• Written task: Reproduce every line of the data below, changing no character.

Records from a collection
----------

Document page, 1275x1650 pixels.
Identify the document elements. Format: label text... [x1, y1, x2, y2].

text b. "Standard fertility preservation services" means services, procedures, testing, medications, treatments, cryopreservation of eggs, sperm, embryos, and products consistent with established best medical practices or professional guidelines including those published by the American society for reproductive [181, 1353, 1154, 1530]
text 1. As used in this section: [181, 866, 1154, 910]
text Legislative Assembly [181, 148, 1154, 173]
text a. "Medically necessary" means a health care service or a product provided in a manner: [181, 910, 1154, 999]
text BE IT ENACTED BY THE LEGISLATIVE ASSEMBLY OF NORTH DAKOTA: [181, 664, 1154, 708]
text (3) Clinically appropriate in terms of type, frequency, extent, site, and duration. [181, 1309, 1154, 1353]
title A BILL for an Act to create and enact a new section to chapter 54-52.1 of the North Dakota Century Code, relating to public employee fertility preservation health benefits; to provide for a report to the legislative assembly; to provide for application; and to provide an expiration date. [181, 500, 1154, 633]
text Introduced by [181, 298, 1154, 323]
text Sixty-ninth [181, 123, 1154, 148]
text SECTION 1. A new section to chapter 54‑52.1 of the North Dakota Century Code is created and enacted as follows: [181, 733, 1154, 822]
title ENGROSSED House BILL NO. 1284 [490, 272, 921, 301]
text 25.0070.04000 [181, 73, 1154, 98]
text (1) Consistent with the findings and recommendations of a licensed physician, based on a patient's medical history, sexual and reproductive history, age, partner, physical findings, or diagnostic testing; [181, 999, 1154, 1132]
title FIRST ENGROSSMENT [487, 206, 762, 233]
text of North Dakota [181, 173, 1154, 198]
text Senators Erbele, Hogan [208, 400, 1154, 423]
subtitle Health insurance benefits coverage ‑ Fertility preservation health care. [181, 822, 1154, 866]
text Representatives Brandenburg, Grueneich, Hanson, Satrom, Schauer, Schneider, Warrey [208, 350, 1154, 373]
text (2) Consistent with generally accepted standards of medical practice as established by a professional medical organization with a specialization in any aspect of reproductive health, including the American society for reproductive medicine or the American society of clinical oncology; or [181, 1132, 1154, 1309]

----------

• Exercise output:
Document page, 1275x1650 pixels.
Identify the document elements. Format: label text... [x1, y1, x2, y2].

text b. "Standard fertility preservation services" means services, procedures, testing, medications, treatments, cryopreservation of eggs, sperm, embryos, and products consistent with established best medical practices or professional guidelines including those published by the American society for reproductive [181, 1353, 1154, 1530]
text 1. As used in this section: [181, 866, 1154, 910]
text Legislative Assembly [181, 148, 1154, 173]
text a. "Medically necessary" means a health care service or a product provided in a manner: [181, 910, 1154, 999]
text BE IT ENACTED BY THE LEGISLATIVE ASSEMBLY OF NORTH DAKOTA: [181, 664, 1154, 708]
text (3) Clinically appropriate in terms of type, frequency, extent, site, and duration. [181, 1309, 1154, 1353]
title A BILL for an Act to create and enact a new section to chapter 54-52.1 of the North Dakota Century Code, relating to public employee fertility preservation health benefits; to provide for a report to the legislative assembly; to provide for application; and to provide an expiration date. [181, 500, 1154, 633]
text Introduced by [181, 298, 1154, 323]
text Sixty-ninth [181, 123, 1154, 148]
text SECTION 1. A new section to chapter 54‑52.1 of the North Dakota Century Code is created and enacted as follows: [181, 733, 1154, 822]
title ENGROSSED House BILL NO. 1284 [490, 272, 921, 301]
text 25.0070.04000 [181, 73, 1154, 98]
text (1) Consistent with the findings and recommendations of a licensed physician, based on a patient's medical history, sexual and reproductive history, age, partner, physical findings, or diagnostic testing; [181, 999, 1154, 1132]
title FIRST ENGROSSMENT [487, 206, 762, 233]
text of North Dakota [181, 173, 1154, 198]
text Senators Erbele, Hogan [208, 400, 1154, 423]
subtitle Health insurance benefits coverage ‑ Fertility preservation health care. [181, 822, 1154, 866]
text Representatives Brandenburg, Grueneich, Hanson, Satrom, Schauer, Schneider, Warrey [208, 350, 1154, 373]
text (2) Consistent with generally accepted standards of medical practice as established by a professional medical organization with a specialization in any aspect of reproductive health, including the American society for reproductive medicine or the American society of clinical oncology; or [181, 1132, 1154, 1309]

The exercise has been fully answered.